(Saved entries)
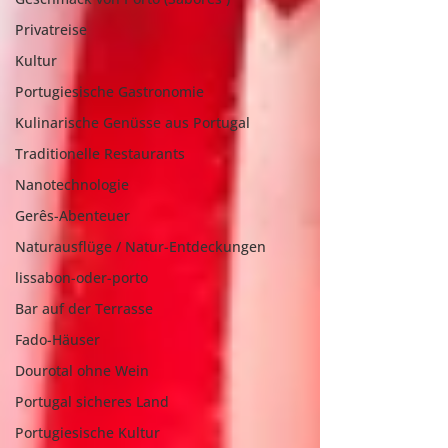
Privatreise
Kultur
Portugiesische Gastronomie
Kulinarische Genüsse aus Portugal
Traditionelle Restaurants
Nanotechnologie
Gerês-Abenteuer
Naturausflüge / Natur-Entdeckungen
lissabon-oder-porto
Bar auf der Terrasse
Fado-Häuser
Dourotal ohne Wein
Portugal sicheres Land
Portugiesische Kultur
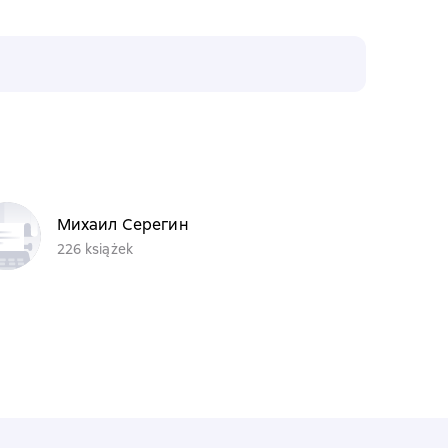
Михаил Серегин
226 książek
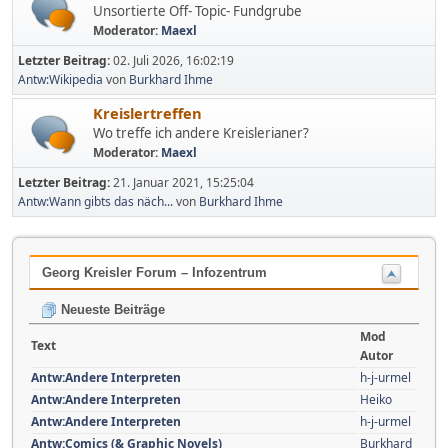
Unsortierte Off- Topic- Fundgrube
Moderator:
Maexl
Letzter Beitrag:
02. Juli 2026, 16:02:19
Antw:Wikipedia
von
Burkhard Ihme
Kreislertreffen
Wo treffe ich andere Kreislerianer?
Moderator:
Maexl
Letzter Beitrag:
21. Januar 2021, 15:25:04
Antw:Wann gibts das näch...
von
Burkhard Ihme
Georg Kreisler Forum – Infozentrum
Neueste Beiträge
Mod
Text
Autor
Antw:Andere Interpreten
h-j-urmel
Antw:Andere Interpreten
Heiko
Antw:Andere Interpreten
h-j-urmel
Antw:Comics (& Graphic Novels)
Burkhard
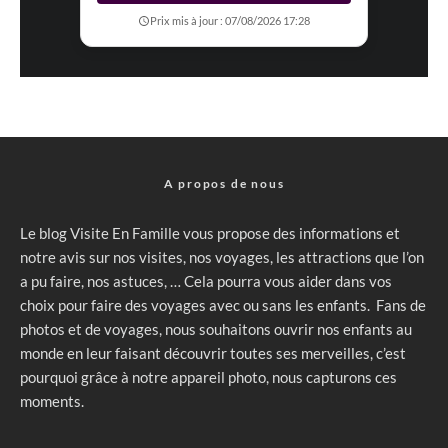
Prix mis à jour : 07/08/2026 17:28
A propos de nous
Le blog Visite En Famille vous propose des informations et
notre avis sur nos visites, nos voyages, les attractions que l’on
a pu faire, nos astuces, … Cela pourra vous aider dans vos
choix pour faire des voyages avec ou sans les enfants. Fans de
photos et de voyages, nous souhaitons ouvrir nos enfants au
monde en leur faisant découvrir toutes ses merveilles, c’est
pourquoi grâce à notre appareil photo, nous capturons ces
moments.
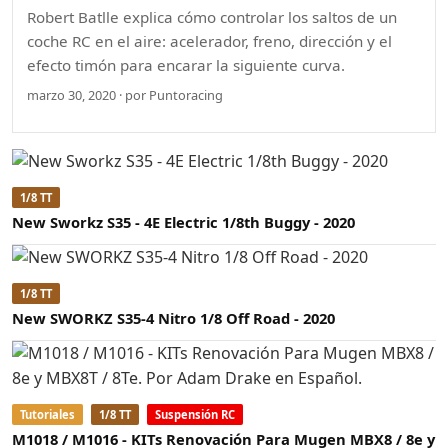
Robert Batlle explica cómo controlar los saltos de un
coche RC en el aire: acelerador, freno, dirección y el
efecto timón para encarar la siguiente curva.
marzo 30, 2020 · por Puntoracing
1/8 TT
New Sworkz S35 - 4E Electric 1/8th Buggy - 2020
1/8 TT
New SWORKZ S35-4 Nitro 1/8 Off Road - 2020
Tutoriales
1/8 TT
Suspensión RC
M1018 / M1016 - KITs Renovación Para Mugen MBX8 / 8e y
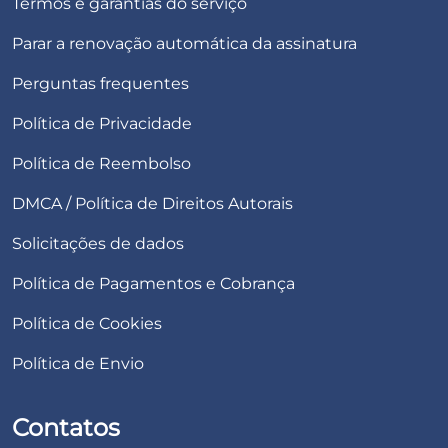
Termos e garantias do serviço
Parar a renovação automática da assinatura
Perguntas frequentes
Política de Privacidade
Política de Reembolso
DMCA / Política de Direitos Autorais
Solicitações de dados
Política de Pagamentos e Cobrança
Política de Cookies
Política de Envio
Contatos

WHAT IS BEING ASKED
Please type out everything in the listing from the line containing "Robert Batlle explica" down to the line containing "M1018 / M1016", including both of those lines and keeping each line unchanged.

ANSWER SECTION
Robert Batlle explica cómo controlar los saltos de un
coche RC en el aire: acelerador, freno, dirección y el
efecto timón para encarar la siguiente curva.
marzo 30, 2020 · por Puntoracing
1/8 TT
New Sworkz S35 - 4E Electric 1/8th Buggy - 2020
1/8 TT
New SWORKZ S35-4 Nitro 1/8 Off Road - 2020
Tutoriales
1/8 TT
Suspensión RC
M1018 / M1016 - KITs Renovación Para Mugen MBX8 / 8e y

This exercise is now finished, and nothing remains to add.